Hollingshead pushed his glasses up onto his forehead and rubbed at his eyes. “You can imagine how we must feel about this.”
“I imagine,” Nadia said, “that you feel frightened by it. That was the intention of its designers.”
“I think ‘outraged’ is the more, ah, appropriate term. Ms. Asimova, your leaders have built a veritable sword of Damocles and dangled it over our heads. Though it sounds like there are some basic fail-safes built in, thank God. The shortwave signal from Moscow keeps the whole thing asleep.”
Nadia sat down hard in her chair. “Except when it fails.” She put both her hands on the glass tabletop and pressed down on them, as if she were trying to keep them from shaking. “It has happened twice. Both times in 2010. Once for a full twenty-four hours, and then again for only a few minutes, the buzz tone fell silent. The cause—”
“Wait a minute,” Chapel said. “Your people let this thing lapse, the one thing preventing the end of—”
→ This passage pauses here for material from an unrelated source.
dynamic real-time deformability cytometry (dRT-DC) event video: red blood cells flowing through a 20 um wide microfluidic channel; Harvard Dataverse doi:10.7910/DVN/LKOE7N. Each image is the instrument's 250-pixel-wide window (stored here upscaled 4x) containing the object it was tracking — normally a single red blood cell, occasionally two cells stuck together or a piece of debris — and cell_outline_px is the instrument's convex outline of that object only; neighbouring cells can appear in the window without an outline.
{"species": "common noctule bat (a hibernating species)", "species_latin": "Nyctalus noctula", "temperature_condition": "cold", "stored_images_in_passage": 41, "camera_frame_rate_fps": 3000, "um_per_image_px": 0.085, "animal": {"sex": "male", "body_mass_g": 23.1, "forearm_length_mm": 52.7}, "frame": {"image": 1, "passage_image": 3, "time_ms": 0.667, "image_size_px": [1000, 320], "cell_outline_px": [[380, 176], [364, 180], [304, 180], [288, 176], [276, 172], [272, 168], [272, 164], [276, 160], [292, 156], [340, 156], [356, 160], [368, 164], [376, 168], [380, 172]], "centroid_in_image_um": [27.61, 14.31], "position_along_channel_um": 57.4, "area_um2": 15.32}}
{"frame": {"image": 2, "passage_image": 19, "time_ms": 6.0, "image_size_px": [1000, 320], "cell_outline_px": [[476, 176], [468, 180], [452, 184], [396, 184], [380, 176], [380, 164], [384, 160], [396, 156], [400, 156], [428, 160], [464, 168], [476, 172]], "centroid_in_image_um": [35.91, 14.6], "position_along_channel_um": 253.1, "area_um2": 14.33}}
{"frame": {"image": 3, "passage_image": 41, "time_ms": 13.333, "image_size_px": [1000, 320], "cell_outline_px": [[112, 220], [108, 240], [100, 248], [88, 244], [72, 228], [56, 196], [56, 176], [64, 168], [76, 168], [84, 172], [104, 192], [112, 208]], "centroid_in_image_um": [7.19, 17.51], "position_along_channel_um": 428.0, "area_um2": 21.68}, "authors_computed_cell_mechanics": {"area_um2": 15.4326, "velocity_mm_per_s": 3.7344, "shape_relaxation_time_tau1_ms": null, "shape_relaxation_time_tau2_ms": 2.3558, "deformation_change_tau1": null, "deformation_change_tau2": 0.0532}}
“Please,” Nadia said, holding up her hands to implore for peace. “The signal has remained active ever since that time. The failure was a human error. The problem here is that the men in charge of this buzz tone do not understand what it is they guard. They do not know about Perimeter. They did not know that when they were derelict in their duty, they put the whole world at risk.”
Chapel could feel his jaw fall open. “Nobody told them?”
Nadia looked sheepish. “It is a secret. Secrets in my country are… like a sacred thing.”
Hollingshead cleared his throat. “The sensor, ah, array,” he pointed out. “Another fail-safe there. It detects what, again?”
“Sound, light, and atmospheric overpressure,” Nadia said.